Dude, we have the same penis size. Best friends for life.
Ask Niel how long his lasts if he plays with it a lot.
he says 15-20 minutes depending on the porn.
no his phone, idiot.
Just saw 3 10-year olds in business suits drinking iced coffees at the cafe. I'm officially a failure if these kids have jobs and I don't.
i made it my goal to pee in the sink of every apartment we went to last night. i didnt use the toilet once
we were running to make last call and you stopped me and said very seriously "if i fall, go on without me. just make sure theres a beer in my hand when you go"
One minute we were getting noise complainted by the security guards the next I was shotgunning a beer with them
I feel like I'm taking part in a surprise porno. At least my hair looked good.

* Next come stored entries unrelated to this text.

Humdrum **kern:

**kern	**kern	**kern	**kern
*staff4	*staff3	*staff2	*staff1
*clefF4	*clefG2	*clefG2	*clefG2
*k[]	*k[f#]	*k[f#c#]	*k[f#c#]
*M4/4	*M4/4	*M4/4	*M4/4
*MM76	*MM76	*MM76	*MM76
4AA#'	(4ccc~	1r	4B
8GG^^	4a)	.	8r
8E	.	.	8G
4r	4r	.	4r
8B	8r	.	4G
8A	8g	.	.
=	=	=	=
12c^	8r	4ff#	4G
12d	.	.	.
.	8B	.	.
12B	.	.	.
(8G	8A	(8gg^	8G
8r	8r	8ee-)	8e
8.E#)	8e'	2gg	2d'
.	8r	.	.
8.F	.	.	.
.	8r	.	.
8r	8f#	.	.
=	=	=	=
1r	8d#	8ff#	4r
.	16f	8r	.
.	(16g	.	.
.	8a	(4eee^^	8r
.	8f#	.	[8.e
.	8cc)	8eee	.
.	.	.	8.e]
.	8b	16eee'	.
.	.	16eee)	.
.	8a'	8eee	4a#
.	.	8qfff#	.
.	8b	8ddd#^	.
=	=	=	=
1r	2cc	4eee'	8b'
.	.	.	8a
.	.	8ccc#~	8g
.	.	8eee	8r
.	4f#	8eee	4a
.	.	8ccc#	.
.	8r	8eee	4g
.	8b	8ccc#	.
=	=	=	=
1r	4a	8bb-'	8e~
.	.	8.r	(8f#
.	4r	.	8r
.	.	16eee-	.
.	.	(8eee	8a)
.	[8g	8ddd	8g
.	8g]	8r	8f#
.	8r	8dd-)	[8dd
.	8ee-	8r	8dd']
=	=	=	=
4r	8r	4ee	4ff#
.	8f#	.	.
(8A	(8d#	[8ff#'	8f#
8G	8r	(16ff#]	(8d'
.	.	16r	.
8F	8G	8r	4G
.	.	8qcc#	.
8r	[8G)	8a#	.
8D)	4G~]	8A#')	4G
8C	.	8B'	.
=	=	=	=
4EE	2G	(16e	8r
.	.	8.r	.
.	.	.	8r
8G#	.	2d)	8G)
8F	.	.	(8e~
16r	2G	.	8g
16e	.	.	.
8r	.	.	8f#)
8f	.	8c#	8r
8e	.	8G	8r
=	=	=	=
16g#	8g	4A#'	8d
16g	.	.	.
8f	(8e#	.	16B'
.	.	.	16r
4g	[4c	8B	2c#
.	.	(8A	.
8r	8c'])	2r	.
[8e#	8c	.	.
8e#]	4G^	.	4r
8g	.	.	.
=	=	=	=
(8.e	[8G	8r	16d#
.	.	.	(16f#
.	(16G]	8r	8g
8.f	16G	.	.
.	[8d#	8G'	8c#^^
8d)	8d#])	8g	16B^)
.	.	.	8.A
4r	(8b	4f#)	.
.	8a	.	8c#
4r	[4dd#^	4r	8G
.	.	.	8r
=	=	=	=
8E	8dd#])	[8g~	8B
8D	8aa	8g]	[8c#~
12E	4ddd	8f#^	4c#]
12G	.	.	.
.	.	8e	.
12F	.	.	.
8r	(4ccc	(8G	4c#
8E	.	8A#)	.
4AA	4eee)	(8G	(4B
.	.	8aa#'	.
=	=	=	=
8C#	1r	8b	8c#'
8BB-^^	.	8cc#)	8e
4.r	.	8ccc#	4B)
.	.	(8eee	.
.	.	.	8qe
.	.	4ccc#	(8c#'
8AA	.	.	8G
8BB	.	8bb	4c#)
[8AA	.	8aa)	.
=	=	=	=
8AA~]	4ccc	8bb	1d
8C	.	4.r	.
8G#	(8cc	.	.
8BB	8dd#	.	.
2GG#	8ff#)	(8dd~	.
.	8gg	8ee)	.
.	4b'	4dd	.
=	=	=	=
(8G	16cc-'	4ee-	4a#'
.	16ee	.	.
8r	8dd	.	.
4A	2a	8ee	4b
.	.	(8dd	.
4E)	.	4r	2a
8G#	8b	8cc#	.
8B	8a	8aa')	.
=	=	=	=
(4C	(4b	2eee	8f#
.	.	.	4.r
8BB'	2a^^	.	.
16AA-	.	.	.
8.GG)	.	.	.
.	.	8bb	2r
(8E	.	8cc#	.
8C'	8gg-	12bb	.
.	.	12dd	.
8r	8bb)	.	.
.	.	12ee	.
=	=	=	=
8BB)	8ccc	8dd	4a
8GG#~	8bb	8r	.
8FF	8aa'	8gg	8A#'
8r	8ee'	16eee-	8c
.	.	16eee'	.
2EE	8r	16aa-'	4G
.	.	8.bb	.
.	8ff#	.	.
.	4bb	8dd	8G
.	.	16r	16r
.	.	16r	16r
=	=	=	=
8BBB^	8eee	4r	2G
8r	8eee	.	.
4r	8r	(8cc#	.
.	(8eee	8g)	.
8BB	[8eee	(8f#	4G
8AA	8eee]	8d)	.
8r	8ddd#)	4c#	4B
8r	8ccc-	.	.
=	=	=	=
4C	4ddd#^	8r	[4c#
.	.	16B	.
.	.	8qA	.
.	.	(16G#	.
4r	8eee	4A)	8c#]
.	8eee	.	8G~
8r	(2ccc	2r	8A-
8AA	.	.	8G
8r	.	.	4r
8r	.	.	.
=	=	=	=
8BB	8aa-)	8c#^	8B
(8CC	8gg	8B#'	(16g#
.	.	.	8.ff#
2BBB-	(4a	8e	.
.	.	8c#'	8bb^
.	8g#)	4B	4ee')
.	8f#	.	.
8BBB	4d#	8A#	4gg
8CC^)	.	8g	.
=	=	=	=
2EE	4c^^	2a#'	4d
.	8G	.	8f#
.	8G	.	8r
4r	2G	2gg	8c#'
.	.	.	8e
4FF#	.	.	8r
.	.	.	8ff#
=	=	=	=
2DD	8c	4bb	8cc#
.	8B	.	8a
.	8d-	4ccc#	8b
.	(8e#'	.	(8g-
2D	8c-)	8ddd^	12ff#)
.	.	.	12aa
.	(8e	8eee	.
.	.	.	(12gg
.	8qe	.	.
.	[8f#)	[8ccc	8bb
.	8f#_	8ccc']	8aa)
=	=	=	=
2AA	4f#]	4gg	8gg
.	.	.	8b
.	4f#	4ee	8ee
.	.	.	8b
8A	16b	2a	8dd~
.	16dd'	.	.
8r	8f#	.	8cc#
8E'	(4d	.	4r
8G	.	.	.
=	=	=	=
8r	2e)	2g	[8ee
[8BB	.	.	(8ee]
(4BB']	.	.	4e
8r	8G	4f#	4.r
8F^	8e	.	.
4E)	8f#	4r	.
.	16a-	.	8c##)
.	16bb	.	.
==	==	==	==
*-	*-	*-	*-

Who the hell poured a whole pouch of Capri Sun down my throat last night?
I don't give a damn about what he wants to do with his life. Personalities are for pussies.
That awesome feeling when you are pooping on the same toilet that nobel laureates have pooped on
We found you facedown on his couch in a pile of cheerios, with only one shoe on. Dude you said you were staying in last night.
Dude Carly, it's like, inconvinent how often you cause me to have an erection
lol hangovers are for mortals.
See I am maturing. I just got in from my DRIVE of shame......
I’m mid 4sum and you’re sending me photos of your cat. We had very different evenings.